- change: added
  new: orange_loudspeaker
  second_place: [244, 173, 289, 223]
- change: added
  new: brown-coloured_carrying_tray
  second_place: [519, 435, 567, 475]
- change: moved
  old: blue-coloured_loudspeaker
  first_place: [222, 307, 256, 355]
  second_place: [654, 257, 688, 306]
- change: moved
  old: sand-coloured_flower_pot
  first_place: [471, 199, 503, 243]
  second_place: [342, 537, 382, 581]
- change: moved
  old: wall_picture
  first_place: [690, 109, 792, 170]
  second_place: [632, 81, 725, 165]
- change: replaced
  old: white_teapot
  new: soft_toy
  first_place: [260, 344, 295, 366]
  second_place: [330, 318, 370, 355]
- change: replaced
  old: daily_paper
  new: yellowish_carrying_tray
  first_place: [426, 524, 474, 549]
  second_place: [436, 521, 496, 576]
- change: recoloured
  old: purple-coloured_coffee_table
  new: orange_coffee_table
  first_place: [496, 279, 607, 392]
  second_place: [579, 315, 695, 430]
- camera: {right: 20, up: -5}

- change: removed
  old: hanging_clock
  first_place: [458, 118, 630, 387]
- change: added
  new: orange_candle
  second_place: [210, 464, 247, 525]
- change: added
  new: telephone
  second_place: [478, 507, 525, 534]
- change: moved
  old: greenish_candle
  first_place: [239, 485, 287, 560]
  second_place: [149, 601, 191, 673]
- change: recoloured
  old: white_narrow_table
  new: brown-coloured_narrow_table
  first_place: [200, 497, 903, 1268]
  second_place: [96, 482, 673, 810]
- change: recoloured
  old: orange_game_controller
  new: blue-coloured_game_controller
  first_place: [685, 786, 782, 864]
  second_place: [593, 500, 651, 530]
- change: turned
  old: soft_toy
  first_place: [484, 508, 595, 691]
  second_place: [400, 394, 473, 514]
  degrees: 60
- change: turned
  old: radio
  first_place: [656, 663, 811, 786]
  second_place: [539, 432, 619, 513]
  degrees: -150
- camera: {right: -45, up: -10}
____
_YOUR INSTRUCTIONS_:
The records above must be retyped in full, exactly as written.

_RESPONSE TO THE EXERCISE_:
- change: added
  new: orange_loudspeaker
  second_place: [244, 173, 289, 223]
- change: added
  new: brown-coloured_carrying_tray
  second_place: [519, 435, 567, 475]
- change: moved
  old: blue-coloured_loudspeaker
  first_place: [222, 307, 256, 355]
  second_place: [654, 257, 688, 306]
- change: moved
  old: sand-coloured_flower_pot
  first_place: [471, 199, 503, 243]
  second_place: [342, 537, 382, 581]
- change: moved
  old: wall_picture
  first_place: [690, 109, 792, 170]
  second_place: [632, 81, 725, 165]
- change: replaced
  old: white_teapot
  new: soft_toy
  first_place: [260, 344, 295, 366]
  second_place: [330, 318, 370, 355]
- change: replaced
  old: daily_paper
  new: yellowish_carrying_tray
  first_place: [426, 524, 474, 549]
  second_place: [436, 521, 496, 576]
- change: recoloured
  old: purple-coloured_coffee_table
  new: orange_coffee_table
  first_place: [496, 279, 607, 392]
  second_place: [579, 315, 695, 430]
- camera: {right: 20, up: -5}

- change: removed
  old: hanging_clock
  first_place: [458, 118, 630, 387]
- change: added
  new: orange_candle
  second_place: [210, 464, 247, 525]
- change: added
  new: telephone
  second_place: [478, 507, 525, 534]
- change: moved
  old: greenish_candle
  first_place: [239, 485, 287, 560]
  second_place: [149, 601, 191, 673]
- change: recoloured
  old: white_narrow_table
  new: brown-coloured_narrow_table
  first_place: [200, 497, 903, 1268]
  second_place: [96, 482, 673, 810]
- change: recoloured
  old: orange_game_controller
  new: blue-coloured_game_controller
  first_place: [685, 786, 782, 864]
  second_place: [593, 500, 651, 530]
- change: turned
  old: soft_toy
  first_place: [484, 508, 595, 691]
  second_place: [400, 394, 473, 514]
  degrees: 60
- change: turned
  old: radio
  first_place: [656, 663, 811, 786]
  second_place: [539, 432, 619, 513]
  degrees: -150
- camera: {right: -45, up: -10}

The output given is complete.